Still Swinging Shovels#
What Frederick Taylor can teach us about the future of data engineering
The Speed of Thought, The Weight of History#
We have engines that move data at the speed of thought.
DuckDB, Arrow, Polars, Ray, dbt - technical miracles hiding in plain sight.
And yet, we’re still duct-taping pipelines, debugging tribal wisdom, hoping the batch run finishes before the weekend.
We’re still in the 1800s of data work.
When Frederick Winslow Taylor started timing shovel loads at Bethlehem Steel in the late 1800s, he wasn’t trying to start a movement. He just wanted to know why ten men with the same tools produced wildly different results.
The answer wasn’t the shovel. It was the process.
Most workers were operating on instinct - a rough approximation of what worked, passed down from whoever trained them last. Taylor called it “rule of thumb.” Then he replaced it with science. Measure, test, standardize, repeat. And suddenly, the same shovel moved twice as much steel.
Fast forward a hundred and twenty years.
We have tools that would’ve looked like magic to Taylor.
But watch closely, and the habits haven’t changed.
We’re still moving data by instinct.
Still relying on folklore.
Still assembling brittle flows from mismatched parts.
We’re in the 1800s again.
The Machines Have Arrived#
DuckDB runs warehouse-grade queries straight from your laptop.
Arrow moves data across systems without flinching - zero copy, no translation.
Polars chews through millions of rows with single-core grace.
Ray scales Python like it’s local, even when it’s not.
dbt brings version control and lineage to the heart of SQL.
These aren’t just tools. They’re turbines.
And yet, we still run them like it’s a backyard forge.
Data Work by Rule of Thumb#
We tune queries to the millisecond.
Ask how long a pipeline should take, and you’ll get a shrug.

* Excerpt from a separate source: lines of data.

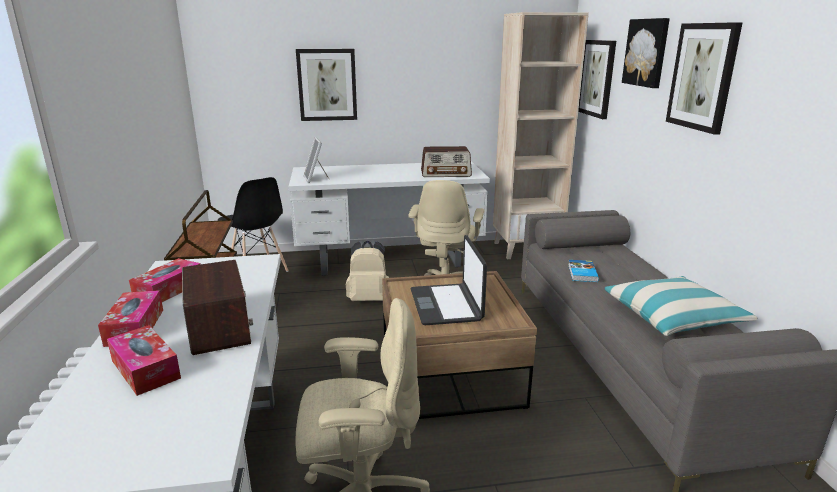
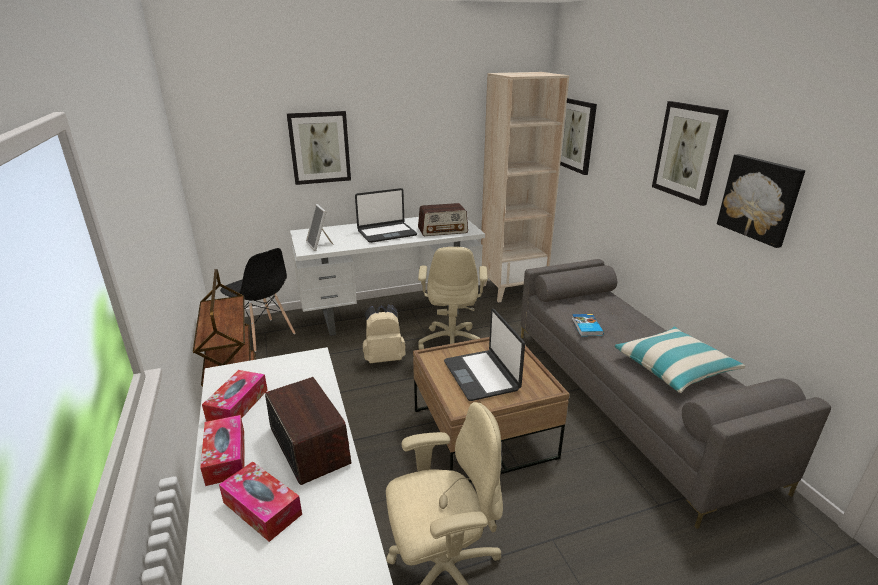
camera: 10 degrees left, 5 degrees up
(387, 173) = (386, 233): none -> laptop
(647, 52) = (630, 120): picture -> picture (760, 199)

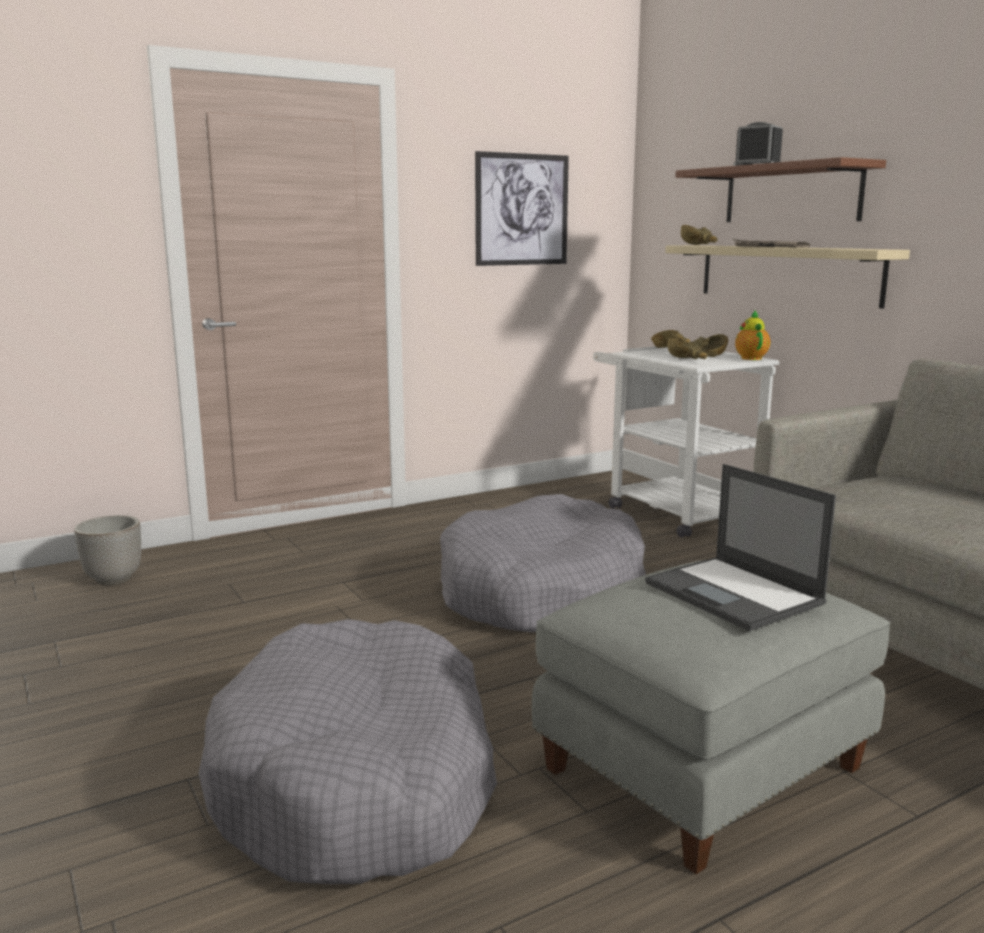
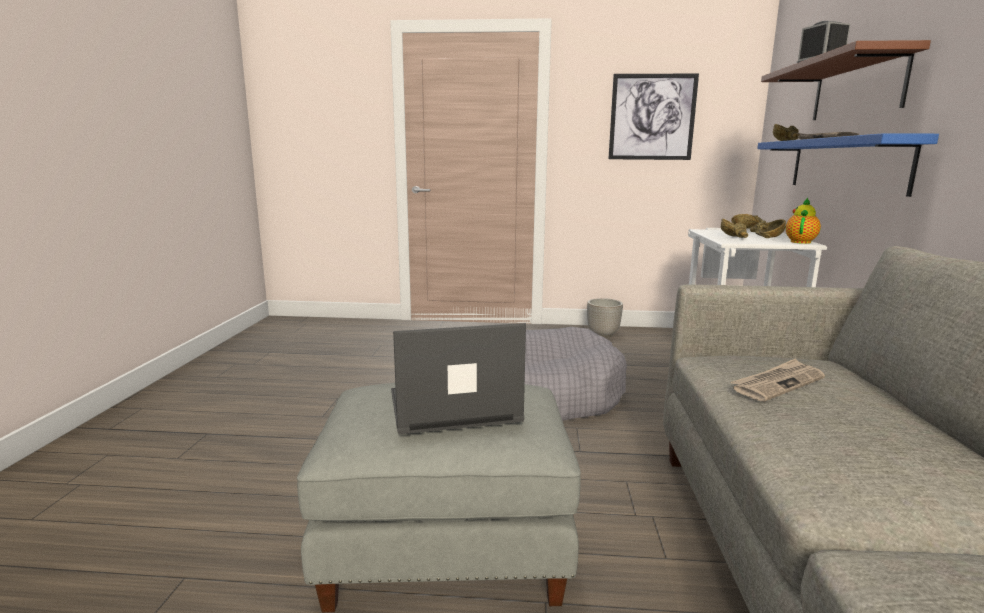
camera: 35 degrees right, 0 degrees up
(114, 579) = (338, 330): planter -> planter (603, 334)
(358, 781) = (263, 465): grey dog bed -> none
(735, 594) = (452, 407): laptop -> laptop turned 75 degrees clockwise
(787, 273) = (845, 164): beige shelf -> blue shelf
(909, 502) = (777, 383): none -> newspaper

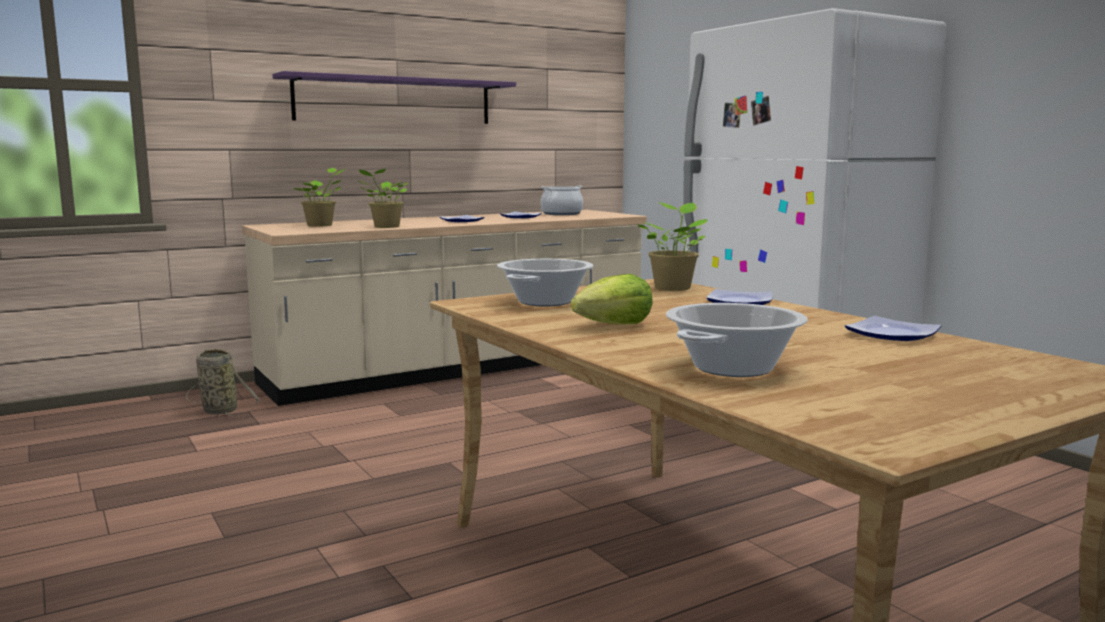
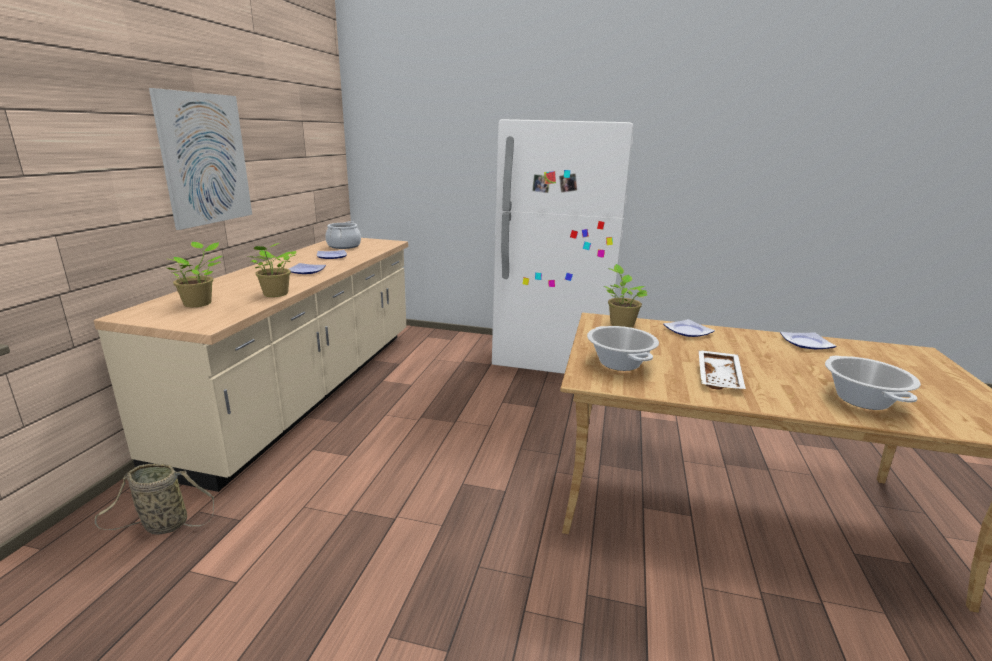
camera: 45 degrees left, 10 degrees up
(395, 100) = (205, 159): purple shelf -> picture
(614, 325) = (720, 378): lettuce -> white tray

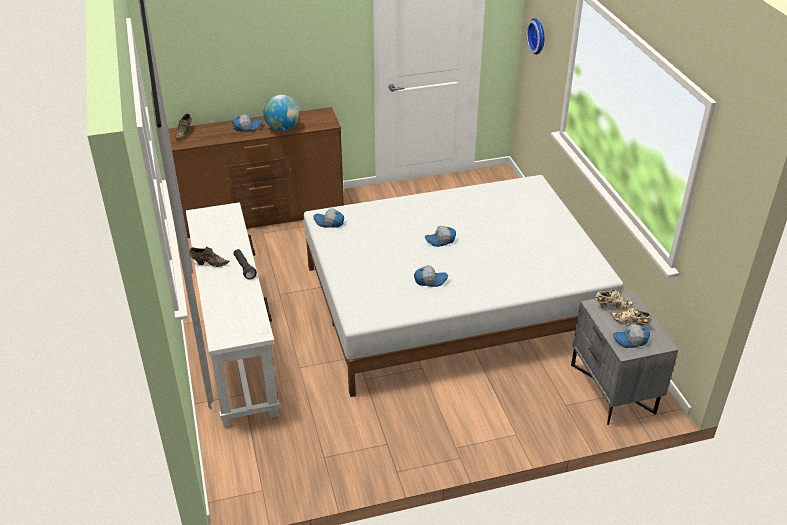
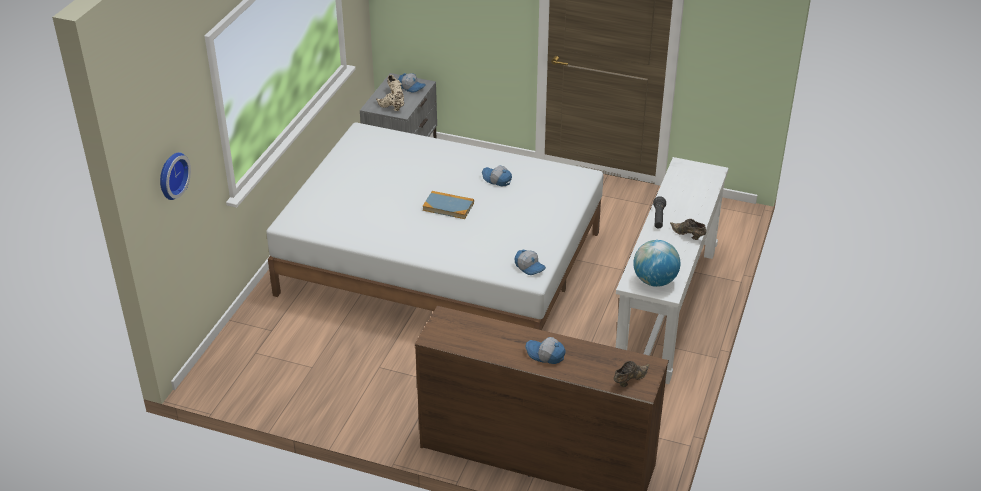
camera: 145 degrees left, 0 degrees up
(283, 128) = (504, 333): globe -> globe (654, 281)
(440, 241) = (448, 206): cap -> book

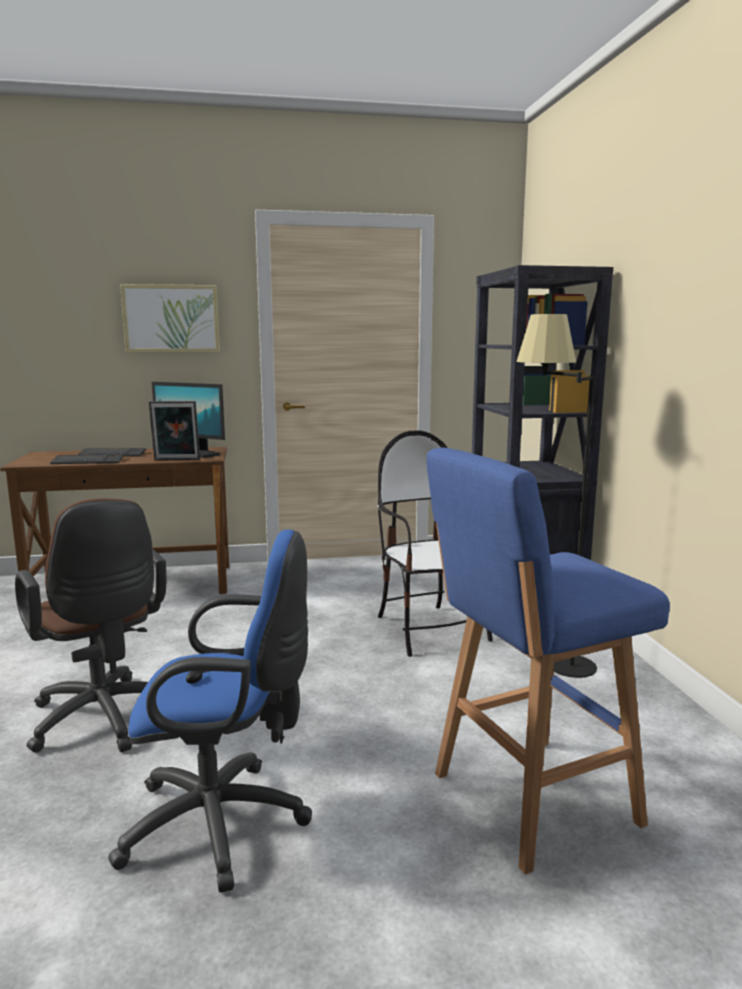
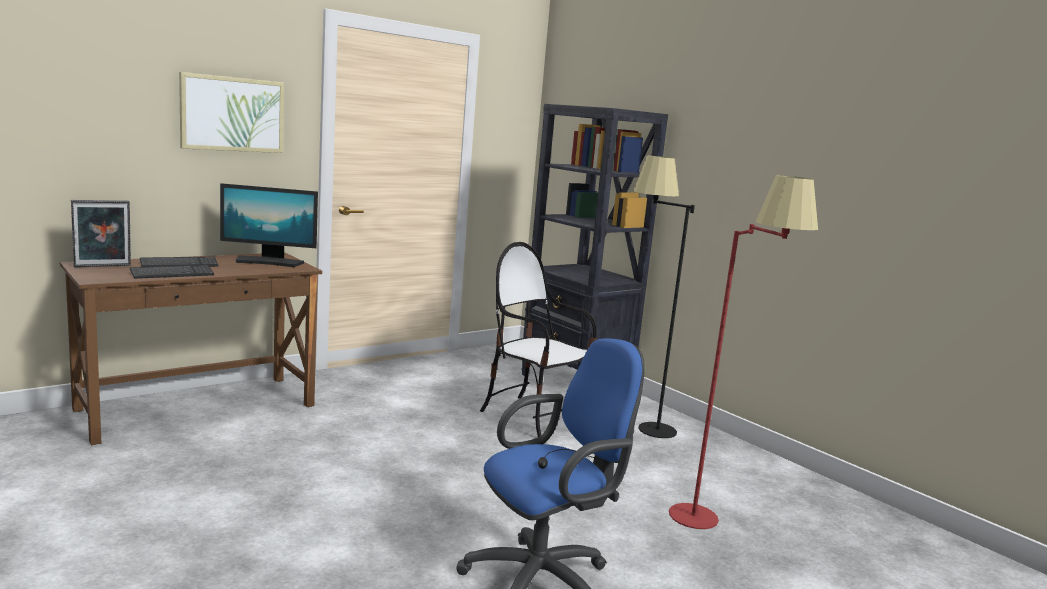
camera: 30 degrees left, 0 degrees up
(104, 720) = (347, 533): brown office chair -> none
(176, 460) = (271, 270): picture frame -> picture frame (103, 266)
(528, 800) = (716, 521): blue stool -> red floor lamp

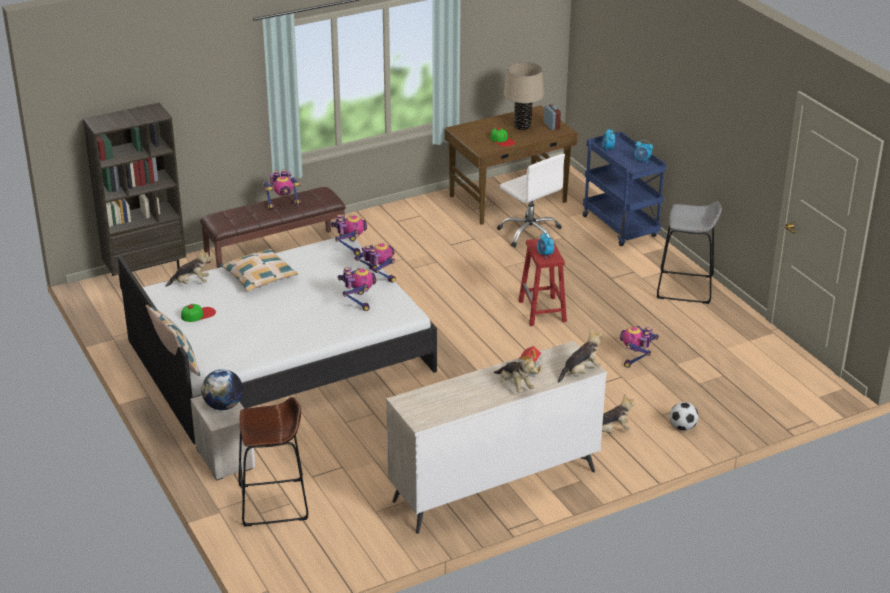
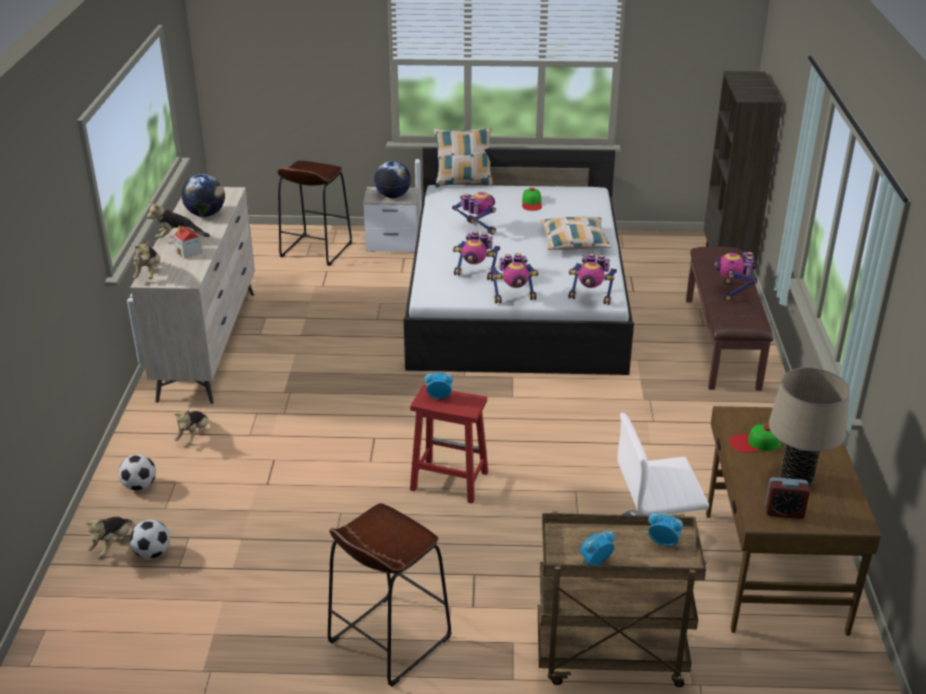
camera: 120 degrees right, 0 degrees up
(191, 283) = (591, 210): plush toy -> plush toy (112, 544)
(459, 393) = (206, 214): none -> globe
(621, 227) = (609, 658): blue cart -> brown cart
(636, 359) = (284, 510): toy robot -> toy robot (476, 229)
(685, 287) = (389, 639): grey stool -> brown stool
(726, 390) = (152, 553): none -> football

There’s no baseline for data work. No common unit to measure:
- Shipping a pipeline
- Training a model
- Validating a table
- Debugging a failure
- Onboarding an engineer
Every team reinvents the wheel.
Every architecture diagram is a one-off.
Every definition of “done” is personal.
We obsess over tools, not workflows.
We optimize queries, not process.
We’ve industrialized the machines -
but not the motion.
It’s like handing CNC machines to blacksmiths.
You’ll get sparks. But not precision. Not scale. Not yet.
Writing as a Factory Floor#
Writing is my factory floor.
Every article begins with a question that won’t leave me alone - why does this feel brittle, and that feel right?
Some days, I build. Some days, I observe.
But always, I’m studying the flow.
It’s where I inspect the system.
It’s where I debug the factory.
Taylor Had Stopwatches. We Have Git#
Taylor had stopwatches.
We have version control.
Commits trace our thoughts.
Issues reveal where logic breaks down.
Lineage shows where ideas spread or stall.
The evidence is there. But only if we’re curious enough to read it.
From Workshop to Factory#
The next leap in data engineering won’t come from faster engines or smarter compilers. It will come from better process:
- Shared metrics for pipeline complexity
- Baselines for change impact across systems
- Libraries that capture not just what to do, but how to think
- Mental models for common operations
- Metrics that go beyond execution time
But this isn’t just about standardization. The industrial revolution didn’t stop at parts; it changed how we think about work.
Data engineering needs the same:
- Educational models that marry theory and practice
- Certifications that actually mean something
- Standards for quality, not just compliance
- Better ways to share what we’ve learned
- Tools that enforce wisdom without killing creativity
The same way Taylor turned bricklaying into a science, we need to make data work observable, measurable, and teachable.
Until then, we’re still guessing.